I am finding it difficult to load parquet files into hive tables. I am working on Amazon EMR cluster and spark for Data processing. But i need to read the output parquet files to validate my transformations. i have the parquet files with following schema:

root
 |-- ATTR_YEAR: long (nullable = true)
 |-- afil: struct (nullable = true)
 |    |-- clm: struct (nullable = true)
 |    |    |-- amb: struct (nullable = true)
 |    |    |    |-- L: string (nullable = true)
 |    |    |    |-- cdTransRsn: string (nullable = true)
 |    |    |    |-- dist: struct (nullable = true)
 |    |    |    |    |-- T: string (nullable = true)
 |    |    |    |    |-- content: double (nullable = true)
 |    |    |    |-- dscStrchPurp: string (nullable = true)
 |    |    |-- amt: struct (nullable = true)
 |    |    |    |-- L: string (nullable = true)
 |    |    |    |-- T: string (nullable = true)
 |    |    |    |-- content: double (nullable = true)
 |    |    |-- amtTotChrg: double (nullable = true)
 |    |    |-- cdAccState: string (nullable = true)
 |    |    |-- cdCause: string (nullable = true)

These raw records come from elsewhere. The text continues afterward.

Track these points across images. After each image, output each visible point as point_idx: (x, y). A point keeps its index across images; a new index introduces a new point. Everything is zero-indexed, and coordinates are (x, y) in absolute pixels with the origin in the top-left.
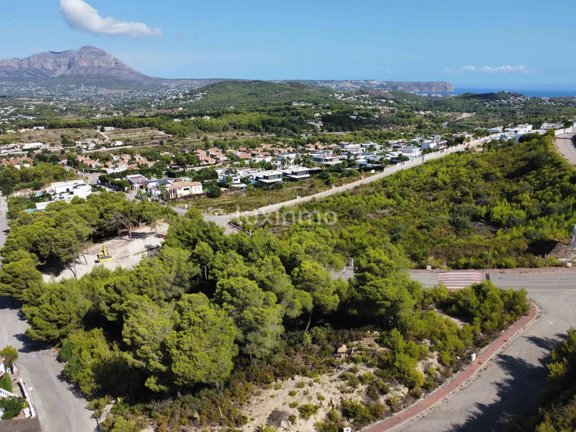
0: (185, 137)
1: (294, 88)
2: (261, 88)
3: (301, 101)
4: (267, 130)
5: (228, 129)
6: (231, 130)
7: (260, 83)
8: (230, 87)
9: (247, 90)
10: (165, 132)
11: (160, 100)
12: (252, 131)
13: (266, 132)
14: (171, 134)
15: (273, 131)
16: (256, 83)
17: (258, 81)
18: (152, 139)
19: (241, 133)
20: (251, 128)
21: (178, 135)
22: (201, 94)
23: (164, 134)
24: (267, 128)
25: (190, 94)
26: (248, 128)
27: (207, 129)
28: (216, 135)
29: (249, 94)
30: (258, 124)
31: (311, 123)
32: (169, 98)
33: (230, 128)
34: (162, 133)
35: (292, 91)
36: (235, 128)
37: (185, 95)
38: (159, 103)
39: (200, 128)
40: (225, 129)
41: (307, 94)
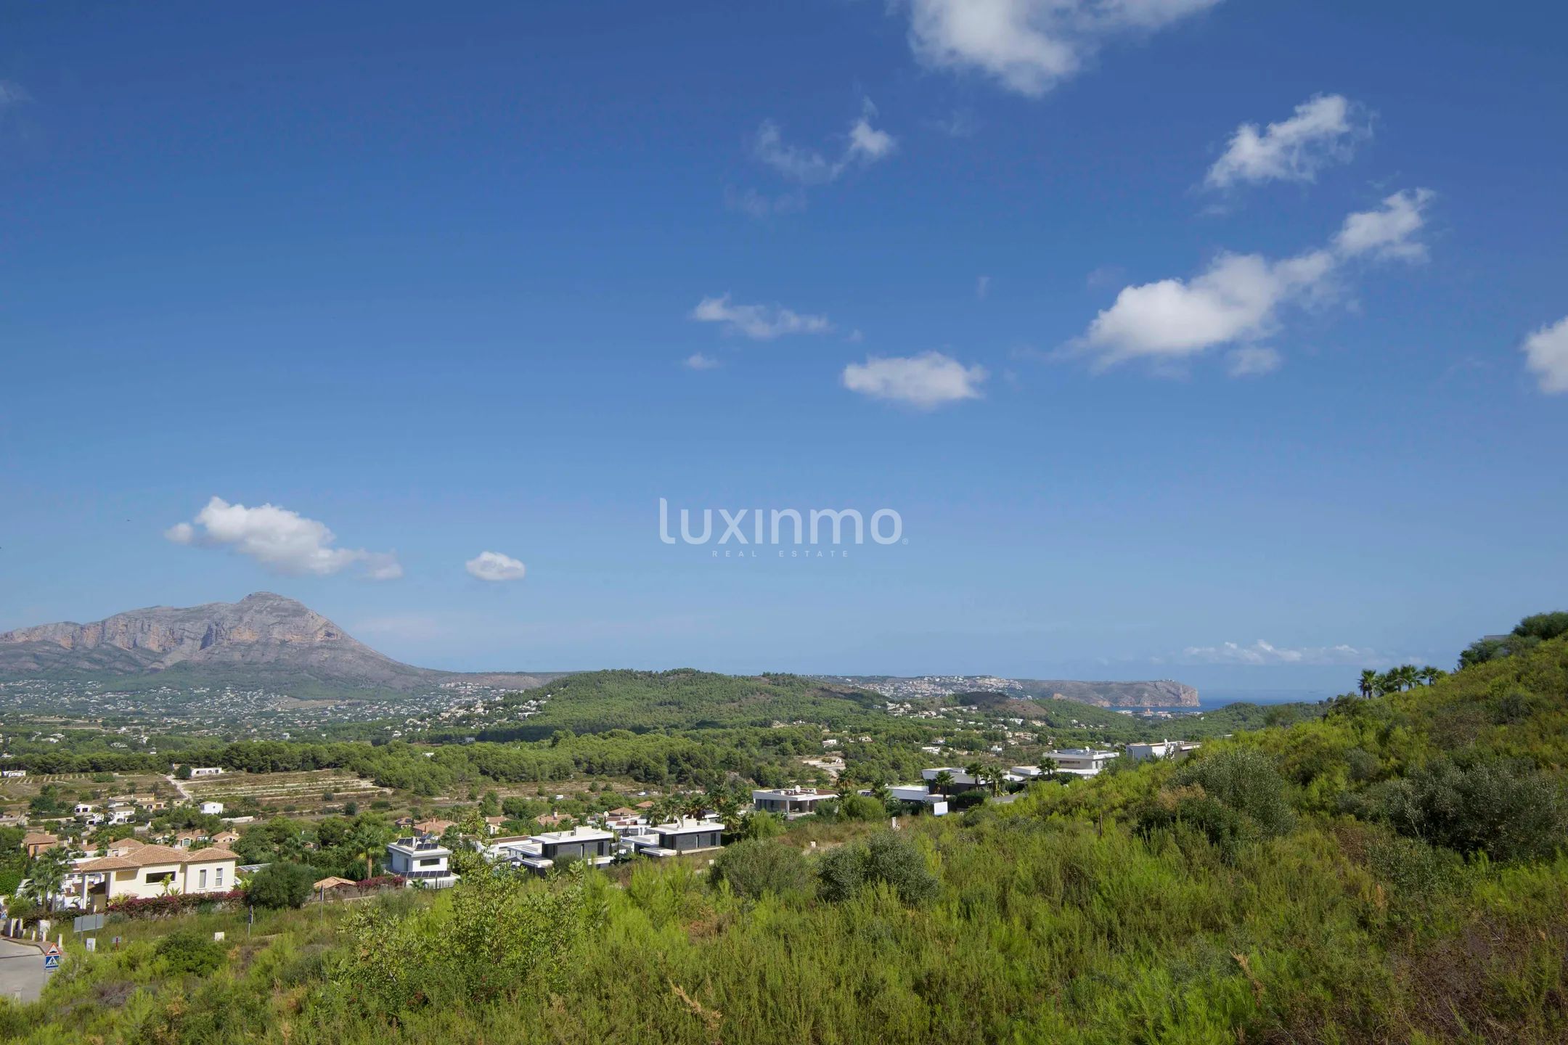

how can i create hive external table using this type of schema and load the parquet files into that hive table for analysis?

1

1 Answers

0
votes

You can use Catalog.createExternalTable (Spark before 2.2) or Catalog.createTable (Spark 2.2 and later).

Catalog instance can be accessed using SparkSession:

val spark: SparkSession
spark.catalog.createTable(...)

Session should be initialized with Hive support enabled.